Susan for Susan Explores Chemical Processes to Create Unique Lamps
Kevin and John Watts left behind architecture school and an advertising career, respectively, to form Susan for Susan. “We set out to create products that visually question how they’re made,” Kevin Watts explains. The unique shapes and textures of their lamps are developed by exploring the reaction between Styrofoam and acetone, which acts as a solvent on the foam.

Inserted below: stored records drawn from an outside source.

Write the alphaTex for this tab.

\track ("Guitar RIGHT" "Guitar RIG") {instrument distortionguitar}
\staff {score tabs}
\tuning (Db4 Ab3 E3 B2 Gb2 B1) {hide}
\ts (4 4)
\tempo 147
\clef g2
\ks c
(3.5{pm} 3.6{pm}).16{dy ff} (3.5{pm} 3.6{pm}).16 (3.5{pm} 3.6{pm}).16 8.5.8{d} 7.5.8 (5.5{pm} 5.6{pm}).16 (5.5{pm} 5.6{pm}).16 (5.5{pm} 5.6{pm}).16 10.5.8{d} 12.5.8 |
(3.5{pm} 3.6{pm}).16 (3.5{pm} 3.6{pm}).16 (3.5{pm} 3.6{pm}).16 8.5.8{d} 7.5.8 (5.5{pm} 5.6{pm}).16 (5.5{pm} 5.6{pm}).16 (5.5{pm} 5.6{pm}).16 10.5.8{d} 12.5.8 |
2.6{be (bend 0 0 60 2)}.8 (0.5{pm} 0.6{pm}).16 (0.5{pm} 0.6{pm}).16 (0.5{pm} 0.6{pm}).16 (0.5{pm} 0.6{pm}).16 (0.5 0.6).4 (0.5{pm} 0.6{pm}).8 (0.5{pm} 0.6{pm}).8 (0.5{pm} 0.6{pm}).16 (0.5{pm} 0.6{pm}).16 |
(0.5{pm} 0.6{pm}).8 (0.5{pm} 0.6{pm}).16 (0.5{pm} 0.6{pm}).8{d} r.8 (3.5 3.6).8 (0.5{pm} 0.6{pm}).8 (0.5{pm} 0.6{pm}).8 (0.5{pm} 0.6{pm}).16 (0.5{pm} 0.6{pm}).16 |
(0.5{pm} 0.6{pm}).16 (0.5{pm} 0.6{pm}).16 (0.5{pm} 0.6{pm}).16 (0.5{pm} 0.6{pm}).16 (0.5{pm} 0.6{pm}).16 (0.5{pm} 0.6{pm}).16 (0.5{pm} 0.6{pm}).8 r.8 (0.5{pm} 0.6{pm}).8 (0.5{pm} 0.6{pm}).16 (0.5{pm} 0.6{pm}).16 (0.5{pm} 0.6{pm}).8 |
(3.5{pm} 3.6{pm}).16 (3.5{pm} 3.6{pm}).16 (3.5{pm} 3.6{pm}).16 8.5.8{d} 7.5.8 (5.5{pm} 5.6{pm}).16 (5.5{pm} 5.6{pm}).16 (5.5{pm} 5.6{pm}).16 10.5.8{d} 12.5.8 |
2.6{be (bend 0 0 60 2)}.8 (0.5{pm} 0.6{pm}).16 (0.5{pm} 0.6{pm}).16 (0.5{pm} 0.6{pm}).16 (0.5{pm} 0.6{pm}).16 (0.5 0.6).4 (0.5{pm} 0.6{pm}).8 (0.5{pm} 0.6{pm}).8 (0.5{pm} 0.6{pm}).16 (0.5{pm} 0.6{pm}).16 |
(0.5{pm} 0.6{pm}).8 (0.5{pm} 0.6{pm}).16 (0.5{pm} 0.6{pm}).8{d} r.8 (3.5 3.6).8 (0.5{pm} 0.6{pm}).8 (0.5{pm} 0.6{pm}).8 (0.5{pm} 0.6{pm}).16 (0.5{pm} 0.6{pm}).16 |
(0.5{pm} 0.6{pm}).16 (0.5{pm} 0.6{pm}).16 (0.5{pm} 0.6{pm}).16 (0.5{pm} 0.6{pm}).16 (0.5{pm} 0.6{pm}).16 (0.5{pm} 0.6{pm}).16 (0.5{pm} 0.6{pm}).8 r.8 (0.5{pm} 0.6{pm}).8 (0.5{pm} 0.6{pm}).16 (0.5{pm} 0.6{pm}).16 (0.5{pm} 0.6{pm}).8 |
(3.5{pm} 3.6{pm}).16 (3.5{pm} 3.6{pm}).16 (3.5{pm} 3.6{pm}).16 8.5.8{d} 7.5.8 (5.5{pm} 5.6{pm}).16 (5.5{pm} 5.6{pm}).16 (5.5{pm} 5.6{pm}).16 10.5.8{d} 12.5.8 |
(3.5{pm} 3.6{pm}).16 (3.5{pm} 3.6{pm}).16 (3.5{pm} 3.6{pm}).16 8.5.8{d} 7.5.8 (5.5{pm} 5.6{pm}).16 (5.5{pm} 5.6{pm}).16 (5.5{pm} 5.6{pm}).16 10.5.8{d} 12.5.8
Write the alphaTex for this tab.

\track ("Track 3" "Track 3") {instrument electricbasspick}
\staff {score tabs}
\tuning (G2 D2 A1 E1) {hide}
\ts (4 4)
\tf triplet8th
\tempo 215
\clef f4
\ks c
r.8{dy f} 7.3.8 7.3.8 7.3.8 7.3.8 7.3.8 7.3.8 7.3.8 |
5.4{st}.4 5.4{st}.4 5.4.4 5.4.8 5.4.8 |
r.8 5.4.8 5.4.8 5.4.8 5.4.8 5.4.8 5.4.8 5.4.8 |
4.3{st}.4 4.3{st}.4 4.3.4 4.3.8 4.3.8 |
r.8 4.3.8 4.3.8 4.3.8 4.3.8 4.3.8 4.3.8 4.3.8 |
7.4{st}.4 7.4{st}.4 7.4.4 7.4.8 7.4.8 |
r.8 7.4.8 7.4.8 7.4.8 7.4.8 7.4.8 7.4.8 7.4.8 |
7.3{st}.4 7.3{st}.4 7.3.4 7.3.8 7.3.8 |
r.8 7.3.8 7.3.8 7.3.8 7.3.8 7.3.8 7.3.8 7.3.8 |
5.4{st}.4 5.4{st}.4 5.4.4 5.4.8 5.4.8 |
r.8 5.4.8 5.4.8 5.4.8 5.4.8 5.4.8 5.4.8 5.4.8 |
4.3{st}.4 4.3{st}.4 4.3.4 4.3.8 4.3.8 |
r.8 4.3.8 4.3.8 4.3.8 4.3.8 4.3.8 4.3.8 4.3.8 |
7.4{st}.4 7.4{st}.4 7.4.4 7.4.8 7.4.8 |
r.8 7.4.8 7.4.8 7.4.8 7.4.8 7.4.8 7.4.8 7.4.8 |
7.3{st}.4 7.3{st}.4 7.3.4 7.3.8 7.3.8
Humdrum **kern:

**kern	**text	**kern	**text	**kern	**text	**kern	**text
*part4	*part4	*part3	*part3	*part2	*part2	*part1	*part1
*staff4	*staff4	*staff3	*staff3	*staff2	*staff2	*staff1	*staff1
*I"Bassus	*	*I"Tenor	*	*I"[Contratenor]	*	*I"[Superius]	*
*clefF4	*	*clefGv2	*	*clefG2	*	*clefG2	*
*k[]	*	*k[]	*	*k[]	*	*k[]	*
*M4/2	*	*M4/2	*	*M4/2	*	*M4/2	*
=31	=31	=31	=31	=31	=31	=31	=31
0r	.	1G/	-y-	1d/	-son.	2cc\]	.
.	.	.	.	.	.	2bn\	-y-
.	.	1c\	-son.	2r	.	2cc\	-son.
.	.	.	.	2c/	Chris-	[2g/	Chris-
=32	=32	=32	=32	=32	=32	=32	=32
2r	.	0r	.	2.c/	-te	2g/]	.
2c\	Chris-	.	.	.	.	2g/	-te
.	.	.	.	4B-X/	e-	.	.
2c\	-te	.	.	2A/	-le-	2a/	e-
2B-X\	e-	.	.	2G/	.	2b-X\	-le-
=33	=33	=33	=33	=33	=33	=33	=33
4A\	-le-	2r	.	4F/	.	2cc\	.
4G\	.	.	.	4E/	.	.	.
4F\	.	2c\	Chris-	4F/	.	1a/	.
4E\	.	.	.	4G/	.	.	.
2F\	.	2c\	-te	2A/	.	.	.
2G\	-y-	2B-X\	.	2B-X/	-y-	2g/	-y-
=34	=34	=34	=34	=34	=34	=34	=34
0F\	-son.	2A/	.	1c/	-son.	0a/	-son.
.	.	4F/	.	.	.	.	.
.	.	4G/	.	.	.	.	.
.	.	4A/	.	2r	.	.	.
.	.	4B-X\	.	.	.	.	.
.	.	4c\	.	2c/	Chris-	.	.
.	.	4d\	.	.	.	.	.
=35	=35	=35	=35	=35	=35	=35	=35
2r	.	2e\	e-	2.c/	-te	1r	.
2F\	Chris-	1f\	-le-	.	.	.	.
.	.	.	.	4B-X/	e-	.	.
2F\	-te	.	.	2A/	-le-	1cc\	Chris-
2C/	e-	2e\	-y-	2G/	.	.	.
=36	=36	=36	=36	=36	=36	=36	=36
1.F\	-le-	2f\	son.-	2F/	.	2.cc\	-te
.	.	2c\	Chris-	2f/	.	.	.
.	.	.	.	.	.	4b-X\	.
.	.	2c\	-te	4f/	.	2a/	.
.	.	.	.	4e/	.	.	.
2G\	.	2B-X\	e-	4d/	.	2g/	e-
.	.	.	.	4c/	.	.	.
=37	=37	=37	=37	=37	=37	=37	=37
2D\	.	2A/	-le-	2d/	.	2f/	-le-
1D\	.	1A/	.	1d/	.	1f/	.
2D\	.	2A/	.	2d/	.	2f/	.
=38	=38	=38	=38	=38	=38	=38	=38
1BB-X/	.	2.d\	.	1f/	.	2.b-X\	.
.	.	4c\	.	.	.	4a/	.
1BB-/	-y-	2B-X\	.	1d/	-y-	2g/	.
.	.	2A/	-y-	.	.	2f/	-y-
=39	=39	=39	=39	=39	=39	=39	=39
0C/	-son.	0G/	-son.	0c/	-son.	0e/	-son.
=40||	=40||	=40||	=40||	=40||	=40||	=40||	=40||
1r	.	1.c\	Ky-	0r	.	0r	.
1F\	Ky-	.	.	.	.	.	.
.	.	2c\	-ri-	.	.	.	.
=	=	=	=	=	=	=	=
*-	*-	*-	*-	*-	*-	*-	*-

In an 1890’s former barn just north of Toronto, the brothers fashion molds by dripping the chemical with a syringe onto foam blocks, eroding the material in patterns sketched out beforehand. The voids generated are filled with a cement and sand mixture that’s pigmented with iron oxide and a metal framework for the wiring, and then cast. The resulting piece is power-washed and hand-polished, sometimes leaving small white flecks of the foam, a trace of their hands-on process. It’s wired and fitted with an aluminum component that fastens to a blown-glass fixture housing an LED bulb.
Experimenting first with smaller lamps, the duo now focuses on almost human-size ones, with custom commissions available. They work in tandem: Older brother John does the metalwork; Kevin sculpts and polishes. “We offer different points of view but have similar interests,” John Watts says. As for the studio name? Susan is their mom. Bright idea.